And not a single f#ck was given that day.

Posted on
Apr 13, 2011

There comes a point, when traveling, that you simply cease to care. You may find that everything in your suitcase inexplicably smells like sauerkraut, or that you are sharing a train car with a guy who you are absolutely certain has a hacked up body in his bag, and provided none of those things prevent you from getting to your next hotel/shower/meal, they do not bother you at all. (If they do threaten to come between you and your destination, beware. I’ve gone from exhausted and apathetic to crazy-ninja-attack-mode in 3 seconds).

In my personal experience, it takes me roughly six or seven days on the road to reach a point of imperviousness. After that, my response to most things is, “meh.”

Packing mishap has led me to wear the same pair of ill-advised skinny jeans for 6 days in a row? Meh.

Inexplicably on a subway to Queens, when I really meant to go to Chelsea? Fine. I’ll check out Queens.

Accidentally found ourselves eating baby horse (after a translation mishap in Venice)? Whatever. Pass the eel (yes, we also ordered eel. Many mistakes were made on that night, long ago. It was awesome).

All it takes is six or seven days on the road, usually. That’s all it takes for you to be so exhausted, or worn out, or jaded that you become a little bit invincible. But I’ve found that both Rand and I can reach this state of not-giving-a-rat’s-ass much sooner if we’ve taken several trips in a row. On our last venture to Italy, sandwiched between several other trips, we found ourselves not caring after roughly 24 hours. It why was, when we entered our hotel room  in San Marino and saw this, that we didn’t freak out:

Rand and I stared blankly for a second at our fold-out bed.

He sighed.

“Whatever.”

It was kind of liberating, actually.

“I’m going to take a shower,” I said, wandering through a doorway at the left, which I assumed led to the bathroom.

“Um, Rand?”

“Yeah?”

“You know there’s another room in here, right?”

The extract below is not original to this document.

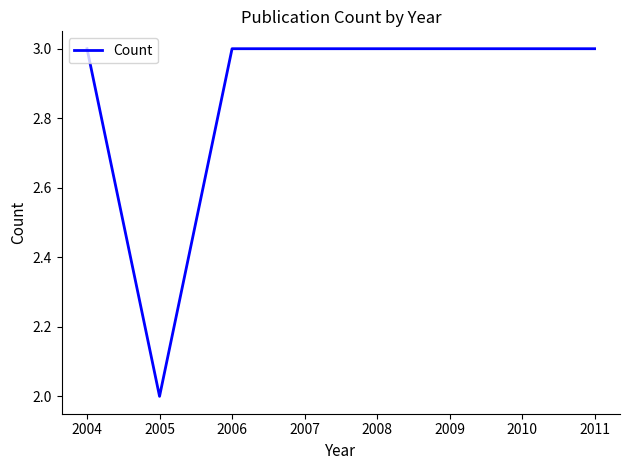

At which category does the chart reach its minimum across all series?

2005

In our state of not giving-a-crap, we hadn’t noticed it. Our suite had a sofa bed in it, and because it was pulled out and made, we assumed that was our bed. In reality, we had an entire other bedroom (complete with a real, non-convertible bed) at our disposal.

Rand decided to test it out, immediately. Fully clothed. Possibly while still wearing his shoes.

Good news: the bed worked great.

And not a single f#ck was given that day.

Leave a Comment

  • Lol, i love this aspect of travel — when little things that would matter back home cease to bother you.

  • Reminds me of an episode of Futurama where Frye moves in with Bender and the spend the night Bender’s apartment which is a broom closet. The next morning Frye discovers a door and asks where it leads. Bender says it’s just a closet. Frye opens it and it’s a giant apartment with floor-to-ceiling windows looking out over the city.

    My entire life is lived through cartoon references. You wanna fight about it?

    • Also, my grammar in the above post is atrocious and I am embarrassed by it.

      • Everywhereist

        Okay, confession time? Yes. It’s confession time.

        I have been thinking about that episode nearly non-stop lately, mostly because a lot of the place we looked at in our apt-search were SUPER tiny (me, to Rand, “I keep expecting us to open up a closet and find THAT’S where all the square footage is.”) Seriously, it’s come up at least a dozen times. So don’t feel dorky at all about that.

        Also, saw my bro last week, and we communicated almost exclusively in Simpsons/Futurama quotes, when he wasn’t inadvertently insulting me. Made me miss you, actually. But I won’t admit to that.